Information provided:

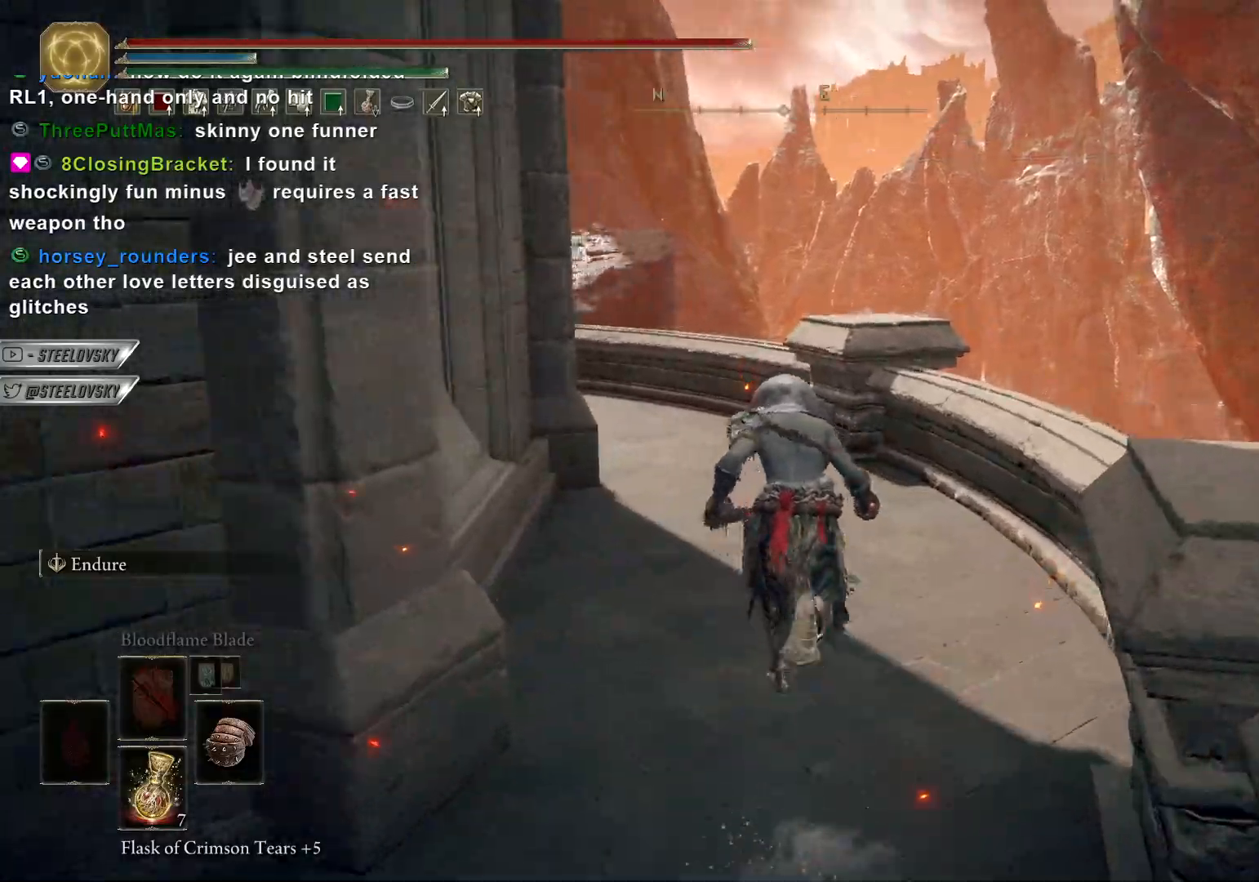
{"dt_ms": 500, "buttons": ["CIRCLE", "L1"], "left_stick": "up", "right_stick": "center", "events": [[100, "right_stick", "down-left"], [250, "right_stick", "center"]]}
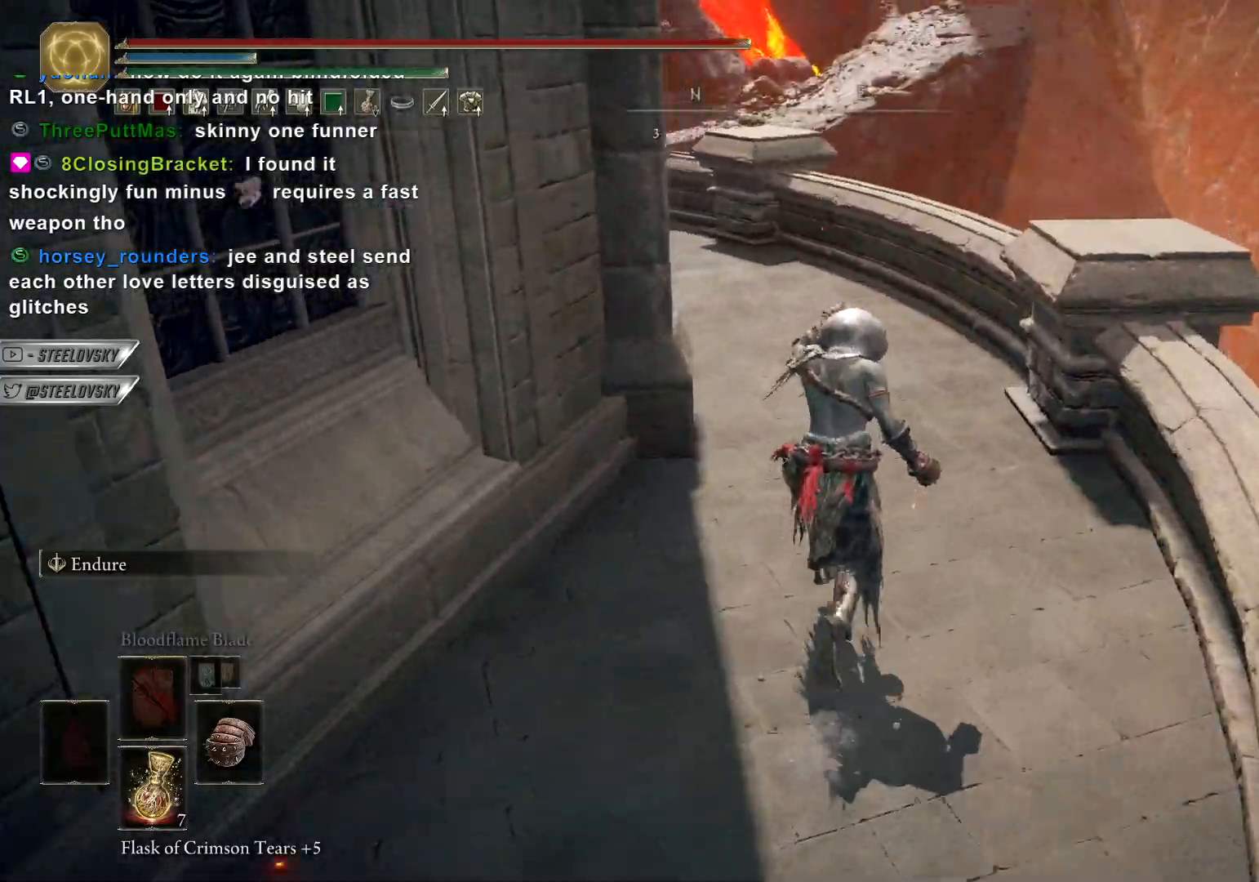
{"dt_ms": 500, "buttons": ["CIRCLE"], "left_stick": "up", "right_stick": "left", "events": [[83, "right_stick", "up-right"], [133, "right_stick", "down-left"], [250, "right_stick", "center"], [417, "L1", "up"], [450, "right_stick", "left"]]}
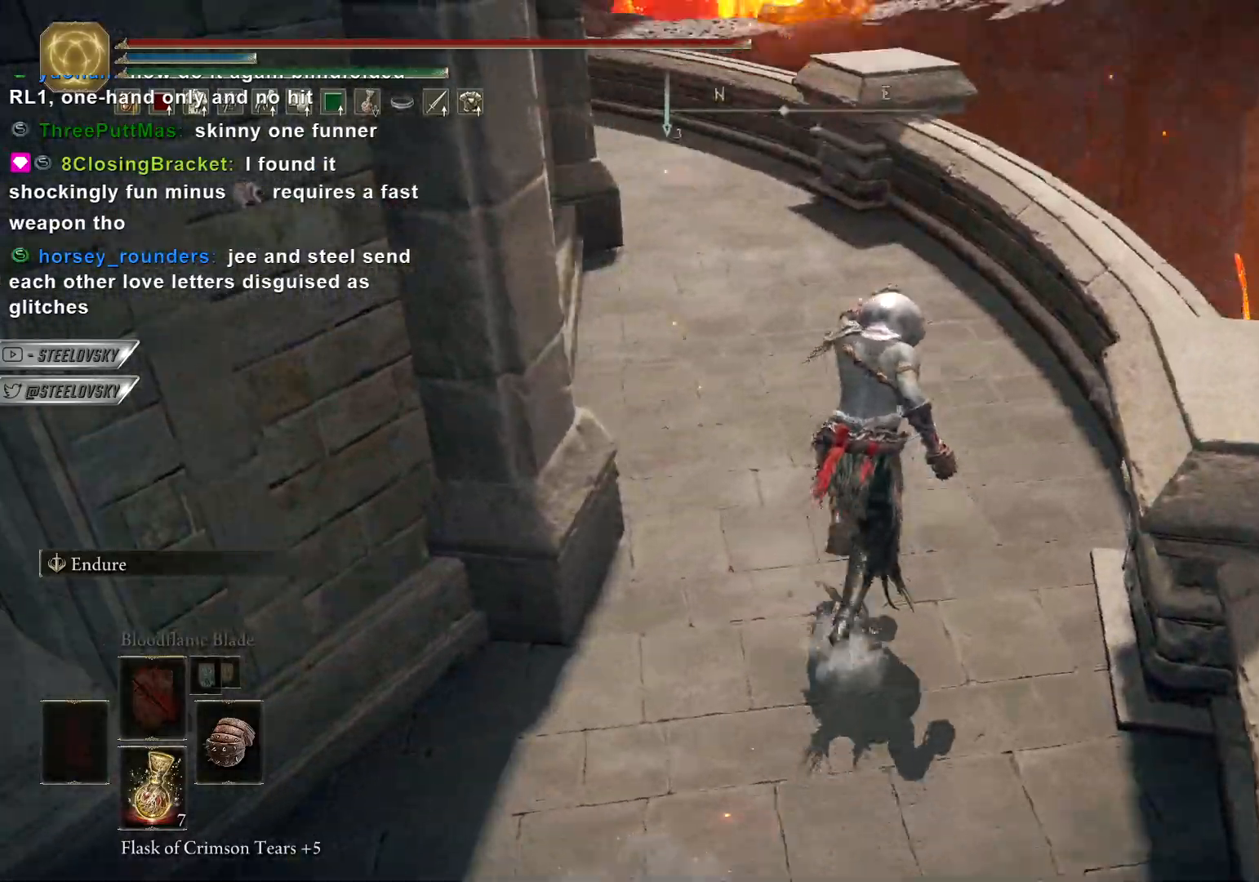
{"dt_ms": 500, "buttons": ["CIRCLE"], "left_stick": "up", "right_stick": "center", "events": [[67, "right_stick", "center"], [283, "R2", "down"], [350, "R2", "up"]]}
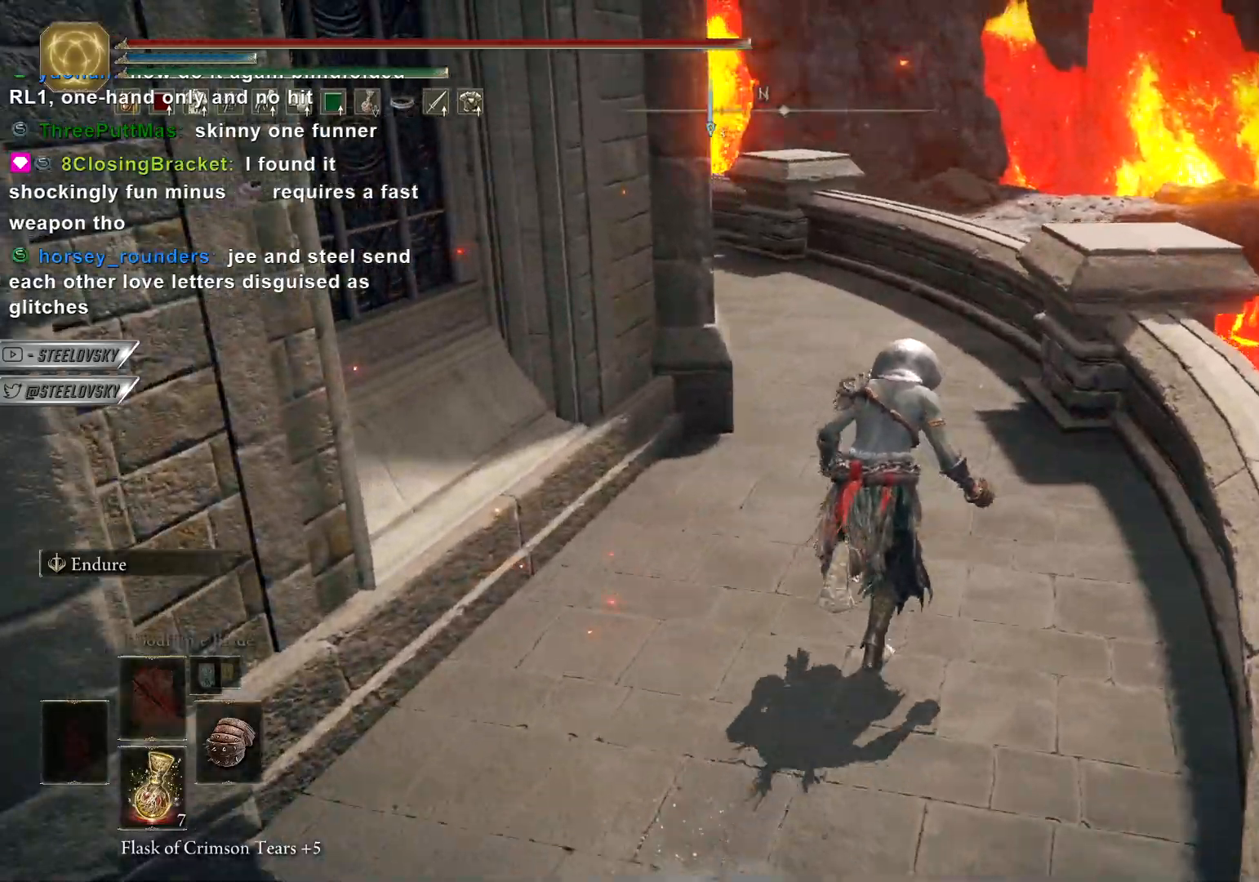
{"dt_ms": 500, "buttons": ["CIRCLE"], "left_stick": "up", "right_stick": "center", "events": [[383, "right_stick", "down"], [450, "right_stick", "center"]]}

Exercise prompt:
Output the lines above in full and exactly. Leave out every picture.

Task response:
{"dt_ms": 500, "buttons": ["CIRCLE", "L1"], "left_stick": "up", "right_stick": "center", "events": [[100, "right_stick", "down-left"], [250, "right_stick", "center"]]}
{"dt_ms": 500, "buttons": ["CIRCLE"], "left_stick": "up", "right_stick": "left", "events": [[83, "right_stick", "up-right"], [133, "right_stick", "down-left"], [250, "right_stick", "center"], [417, "L1", "up"], [450, "right_stick", "left"]]}
{"dt_ms": 500, "buttons": ["CIRCLE"], "left_stick": "up", "right_stick": "center", "events": [[67, "right_stick", "center"], [283, "R2", "down"], [350, "R2", "up"]]}
{"dt_ms": 500, "buttons": ["CIRCLE"], "left_stick": "up", "right_stick": "center", "events": [[383, "right_stick", "down"], [450, "right_stick", "center"]]}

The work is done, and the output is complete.